* [WORK TO COMPLETE]:
Edit the listing below by changing each "locality" to "site" and leaving every other part as it is.

* [MATERIAL FOR THIS EXERCISE]:
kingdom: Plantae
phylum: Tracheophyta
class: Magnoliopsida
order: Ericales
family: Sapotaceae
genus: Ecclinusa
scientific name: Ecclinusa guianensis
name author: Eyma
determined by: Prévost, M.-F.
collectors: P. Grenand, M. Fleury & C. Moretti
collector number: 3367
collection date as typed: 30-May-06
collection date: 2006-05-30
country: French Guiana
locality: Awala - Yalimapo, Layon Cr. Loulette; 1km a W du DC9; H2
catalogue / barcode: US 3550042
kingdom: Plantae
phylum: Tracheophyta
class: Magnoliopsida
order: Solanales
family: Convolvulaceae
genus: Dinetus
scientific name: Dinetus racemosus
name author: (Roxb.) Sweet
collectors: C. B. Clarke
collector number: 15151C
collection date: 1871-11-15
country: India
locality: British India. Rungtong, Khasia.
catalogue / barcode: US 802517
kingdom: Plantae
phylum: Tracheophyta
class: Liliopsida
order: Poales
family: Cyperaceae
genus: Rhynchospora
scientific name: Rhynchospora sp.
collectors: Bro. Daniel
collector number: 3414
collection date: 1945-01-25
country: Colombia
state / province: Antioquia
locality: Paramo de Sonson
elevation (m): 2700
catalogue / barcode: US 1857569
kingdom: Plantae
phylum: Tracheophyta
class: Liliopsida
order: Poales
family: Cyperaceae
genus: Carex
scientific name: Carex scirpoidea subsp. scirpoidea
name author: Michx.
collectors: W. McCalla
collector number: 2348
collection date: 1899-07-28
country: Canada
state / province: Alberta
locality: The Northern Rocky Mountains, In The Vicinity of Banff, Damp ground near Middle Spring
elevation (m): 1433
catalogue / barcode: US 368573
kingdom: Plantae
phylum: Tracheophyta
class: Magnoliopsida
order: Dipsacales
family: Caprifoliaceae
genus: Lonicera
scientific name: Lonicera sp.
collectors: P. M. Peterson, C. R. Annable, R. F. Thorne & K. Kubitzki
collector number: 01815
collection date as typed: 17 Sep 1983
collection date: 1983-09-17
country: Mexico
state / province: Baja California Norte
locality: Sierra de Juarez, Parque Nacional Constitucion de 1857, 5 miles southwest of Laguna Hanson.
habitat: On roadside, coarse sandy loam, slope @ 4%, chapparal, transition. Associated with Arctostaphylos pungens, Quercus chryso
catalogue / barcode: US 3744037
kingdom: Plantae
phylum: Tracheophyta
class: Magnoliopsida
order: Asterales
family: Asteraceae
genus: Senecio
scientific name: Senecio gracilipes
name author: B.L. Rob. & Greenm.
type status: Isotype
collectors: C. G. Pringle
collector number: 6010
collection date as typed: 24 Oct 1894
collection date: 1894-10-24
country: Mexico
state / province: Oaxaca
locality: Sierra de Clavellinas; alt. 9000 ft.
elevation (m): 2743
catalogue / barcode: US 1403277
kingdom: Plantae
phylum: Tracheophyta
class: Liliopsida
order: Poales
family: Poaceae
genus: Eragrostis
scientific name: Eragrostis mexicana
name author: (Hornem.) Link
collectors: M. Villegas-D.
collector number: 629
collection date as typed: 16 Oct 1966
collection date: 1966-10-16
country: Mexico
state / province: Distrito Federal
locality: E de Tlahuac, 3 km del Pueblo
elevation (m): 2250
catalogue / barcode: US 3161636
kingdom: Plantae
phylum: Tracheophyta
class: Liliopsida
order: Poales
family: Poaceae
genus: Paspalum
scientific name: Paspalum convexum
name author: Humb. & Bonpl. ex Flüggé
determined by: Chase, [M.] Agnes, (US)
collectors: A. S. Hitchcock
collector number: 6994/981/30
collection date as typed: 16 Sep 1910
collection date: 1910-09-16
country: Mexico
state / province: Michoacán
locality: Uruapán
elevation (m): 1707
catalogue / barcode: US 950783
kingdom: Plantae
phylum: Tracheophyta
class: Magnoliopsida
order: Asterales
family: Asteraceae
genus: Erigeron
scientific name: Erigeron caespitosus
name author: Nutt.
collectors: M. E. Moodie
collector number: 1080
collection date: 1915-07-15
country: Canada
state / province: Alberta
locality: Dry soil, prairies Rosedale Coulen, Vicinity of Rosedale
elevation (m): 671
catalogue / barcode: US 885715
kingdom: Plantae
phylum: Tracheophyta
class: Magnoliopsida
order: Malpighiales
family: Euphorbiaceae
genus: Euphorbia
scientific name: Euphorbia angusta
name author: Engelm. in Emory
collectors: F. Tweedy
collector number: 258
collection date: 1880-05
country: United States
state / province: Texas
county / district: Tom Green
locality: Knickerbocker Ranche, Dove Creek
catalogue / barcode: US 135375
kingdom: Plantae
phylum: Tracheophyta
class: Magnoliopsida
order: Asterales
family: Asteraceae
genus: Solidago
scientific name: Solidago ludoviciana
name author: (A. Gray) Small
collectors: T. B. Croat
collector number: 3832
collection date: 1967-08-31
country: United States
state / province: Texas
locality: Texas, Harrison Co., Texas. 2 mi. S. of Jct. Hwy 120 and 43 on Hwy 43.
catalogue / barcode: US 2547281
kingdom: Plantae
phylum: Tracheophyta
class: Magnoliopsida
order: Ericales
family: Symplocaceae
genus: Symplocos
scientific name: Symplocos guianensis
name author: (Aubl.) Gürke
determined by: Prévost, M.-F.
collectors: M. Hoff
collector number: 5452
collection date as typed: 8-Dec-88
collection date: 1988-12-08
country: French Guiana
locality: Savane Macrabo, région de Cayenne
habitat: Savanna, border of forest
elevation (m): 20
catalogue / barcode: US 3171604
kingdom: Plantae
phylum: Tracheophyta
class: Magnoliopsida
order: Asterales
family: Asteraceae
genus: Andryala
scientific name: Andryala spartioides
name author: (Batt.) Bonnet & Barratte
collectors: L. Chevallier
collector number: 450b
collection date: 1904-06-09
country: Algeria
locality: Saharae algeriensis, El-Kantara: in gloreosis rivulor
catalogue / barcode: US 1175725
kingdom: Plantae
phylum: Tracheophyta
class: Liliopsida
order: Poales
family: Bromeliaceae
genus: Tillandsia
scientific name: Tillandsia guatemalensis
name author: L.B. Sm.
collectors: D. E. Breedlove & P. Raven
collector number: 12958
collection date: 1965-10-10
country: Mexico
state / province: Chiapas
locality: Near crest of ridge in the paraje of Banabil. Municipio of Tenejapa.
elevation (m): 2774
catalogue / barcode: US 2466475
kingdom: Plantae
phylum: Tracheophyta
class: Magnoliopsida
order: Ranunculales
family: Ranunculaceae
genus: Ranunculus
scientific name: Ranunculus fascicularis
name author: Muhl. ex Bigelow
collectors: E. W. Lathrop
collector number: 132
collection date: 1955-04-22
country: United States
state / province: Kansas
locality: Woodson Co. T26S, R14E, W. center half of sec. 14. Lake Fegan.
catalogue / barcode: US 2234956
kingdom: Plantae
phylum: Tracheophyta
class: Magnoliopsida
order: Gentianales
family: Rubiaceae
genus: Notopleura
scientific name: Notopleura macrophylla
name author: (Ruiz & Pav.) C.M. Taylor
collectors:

* [SOLUTION FOR THIS EXERCISE]:
kingdom: Plantae
phylum: Tracheophyta
class: Magnoliopsida
order: Ericales
family: Sapotaceae
genus: Ecclinusa
scientific name: Ecclinusa guianensis
name author: Eyma
determined by: Prévost, M.-F.
collectors: P. Grenand, M. Fleury & C. Moretti
collector number: 3367
collection date as typed: 30-May-06
collection date: 2006-05-30
country: French Guiana
site: Awala - Yalimapo, Layon Cr. Loulette; 1km a W du DC9; H2
catalogue / barcode: US 3550042
kingdom: Plantae
phylum: Tracheophyta
class: Magnoliopsida
order: Solanales
family: Convolvulaceae
genus: Dinetus
scientific name: Dinetus racemosus
name author: (Roxb.) Sweet
collectors: C. B. Clarke
collector number: 15151C
collection date: 1871-11-15
country: India
site: British India. Rungtong, Khasia.
catalogue / barcode: US 802517
kingdom: Plantae
phylum: Tracheophyta
class: Liliopsida
order: Poales
family: Cyperaceae
genus: Rhynchospora
scientific name: Rhynchospora sp.
collectors: Bro. Daniel
collector number: 3414
collection date: 1945-01-25
country: Colombia
state / province: Antioquia
site: Paramo de Sonson
elevation (m): 2700
catalogue / barcode: US 1857569
kingdom: Plantae
phylum: Tracheophyta
class: Liliopsida
order: Poales
family: Cyperaceae
genus: Carex
scientific name: Carex scirpoidea subsp. scirpoidea
name author: Michx.
collectors: W. McCalla
collector number: 2348
collection date: 1899-07-28
country: Canada
state / province: Alberta
site: The Northern Rocky Mountains, In The Vicinity of Banff, Damp ground near Middle Spring
elevation (m): 1433
catalogue / barcode: US 368573
kingdom: Plantae
phylum: Tracheophyta
class: Magnoliopsida
order: Dipsacales
family: Caprifoliaceae
genus: Lonicera
scientific name: Lonicera sp.
collectors: P. M. Peterson, C. R. Annable, R. F. Thorne & K. Kubitzki
collector number: 01815
collection date as typed: 17 Sep 1983
collection date: 1983-09-17
country: Mexico
state / province: Baja California Norte
site: Sierra de Juarez, Parque Nacional Constitucion de 1857, 5 miles southwest of Laguna Hanson.
habitat: On roadside, coarse sandy loam, slope @ 4%, chapparal, transition. Associated with Arctostaphylos pungens, Quercus chryso
catalogue / barcode: US 3744037
kingdom: Plantae
phylum: Tracheophyta
class: Magnoliopsida
order: Asterales
family: Asteraceae
genus: Senecio
scientific name: Senecio gracilipes
name author: B.L. Rob. & Greenm.
type status: Isotype
collectors: C. G. Pringle
collector number: 6010
collection date as typed: 24 Oct 1894
collection date: 1894-10-24
country: Mexico
state / province: Oaxaca
site: Sierra de Clavellinas; alt. 9000 ft.
elevation (m): 2743
catalogue / barcode: US 1403277
kingdom: Plantae
phylum: Tracheophyta
class: Liliopsida
order: Poales
family: Poaceae
genus: Eragrostis
scientific name: Eragrostis mexicana
name author: (Hornem.) Link
collectors: M. Villegas-D.
collector number: 629
collection date as typed: 16 Oct 1966
collection date: 1966-10-16
country: Mexico
state / province: Distrito Federal
site: E de Tlahuac, 3 km del Pueblo
elevation (m): 2250
catalogue / barcode: US 3161636
kingdom: Plantae
phylum: Tracheophyta
class: Liliopsida
order: Poales
family: Poaceae
genus: Paspalum
scientific name: Paspalum convexum
name author: Humb. & Bonpl. ex Flüggé
determined by: Chase, [M.] Agnes, (US)
collectors: A. S. Hitchcock
collector number: 6994/981/30
collection date as typed: 16 Sep 1910
collection date: 1910-09-16
country: Mexico
state / province: Michoacán
site: Uruapán
elevation (m): 1707
catalogue / barcode: US 950783
kingdom: Plantae
phylum: Tracheophyta
class: Magnoliopsida
order: Asterales
family: Asteraceae
genus: Erigeron
scientific name: Erigeron caespitosus
name author: Nutt.
collectors: M. E. Moodie
collector number: 1080
collection date: 1915-07-15
country: Canada
state / province: Alberta
site: Dry soil, prairies Rosedale Coulen, Vicinity of Rosedale
elevation (m): 671
catalogue / barcode: US 885715
kingdom: Plantae
phylum: Tracheophyta
class: Magnoliopsida
order: Malpighiales
family: Euphorbiaceae
genus: Euphorbia
scientific name: Euphorbia angusta
name author: Engelm. in Emory
collectors: F. Tweedy
collector number: 258
collection date: 1880-05
country: United States
state / province: Texas
county / district: Tom Green
site: Knickerbocker Ranche, Dove Creek
catalogue / barcode: US 135375
kingdom: Plantae
phylum: Tracheophyta
class: Magnoliopsida
order: Asterales
family: Asteraceae
genus: Solidago
scientific name: Solidago ludoviciana
name author: (A. Gray) Small
collectors: T. B. Croat
collector number: 3832
collection date: 1967-08-31
country: United States
state / province: Texas
site: Texas, Harrison Co., Texas. 2 mi. S. of Jct. Hwy 120 and 43 on Hwy 43.
catalogue / barcode: US 2547281
kingdom: Plantae
phylum: Tracheophyta
class: Magnoliopsida
order: Ericales
family: Symplocaceae
genus: Symplocos
scientific name: Symplocos guianensis
name author: (Aubl.) Gürke
determined by: Prévost, M.-F.
collectors: M. Hoff
collector number: 5452
collection date as typed: 8-Dec-88
collection date: 1988-12-08
country: French Guiana
site: Savane Macrabo, région de Cayenne
habitat: Savanna, border of forest
elevation (m): 20
catalogue / barcode: US 3171604
kingdom: Plantae
phylum: Tracheophyta
class: Magnoliopsida
order: Asterales
family: Asteraceae
genus: Andryala
scientific name: Andryala spartioides
name author: (Batt.) Bonnet & Barratte
collectors: L. Chevallier
collector number: 450b
collection date: 1904-06-09
country: Algeria
site: Saharae algeriensis, El-Kantara: in gloreosis rivulor
catalogue / barcode: US 1175725
kingdom: Plantae
phylum: Tracheophyta
class: Liliopsida
order: Poales
family: Bromeliaceae
genus: Tillandsia
scientific name: Tillandsia guatemalensis
name author: L.B. Sm.
collectors: D. E. Breedlove & P. Raven
collector number: 12958
collection date: 1965-10-10
country: Mexico
state / province: Chiapas
site: Near crest of ridge in the paraje of Banabil. Municipio of Tenejapa.
elevation (m): 2774
catalogue / barcode: US 2466475
kingdom: Plantae
phylum: Tracheophyta
class: Magnoliopsida
order: Ranunculales
family: Ranunculaceae
genus: Ranunculus
scientific name: Ranunculus fascicularis
name author: Muhl. ex Bigelow
collectors: E. W. Lathrop
collector number: 132
collection date: 1955-04-22
country: United States
state / province: Kansas
site: Woodson Co. T26S, R14E, W. center half of sec. 14. Lake Fegan.
catalogue / barcode: US 2234956
kingdom: Plantae
phylum: Tracheophyta
class: Magnoliopsida
order: Gentianales
family: Rubiaceae
genus: Notopleura
scientific name: Notopleura macrophylla
name author: (Ruiz & Pav.) C.M. Taylor
collectors:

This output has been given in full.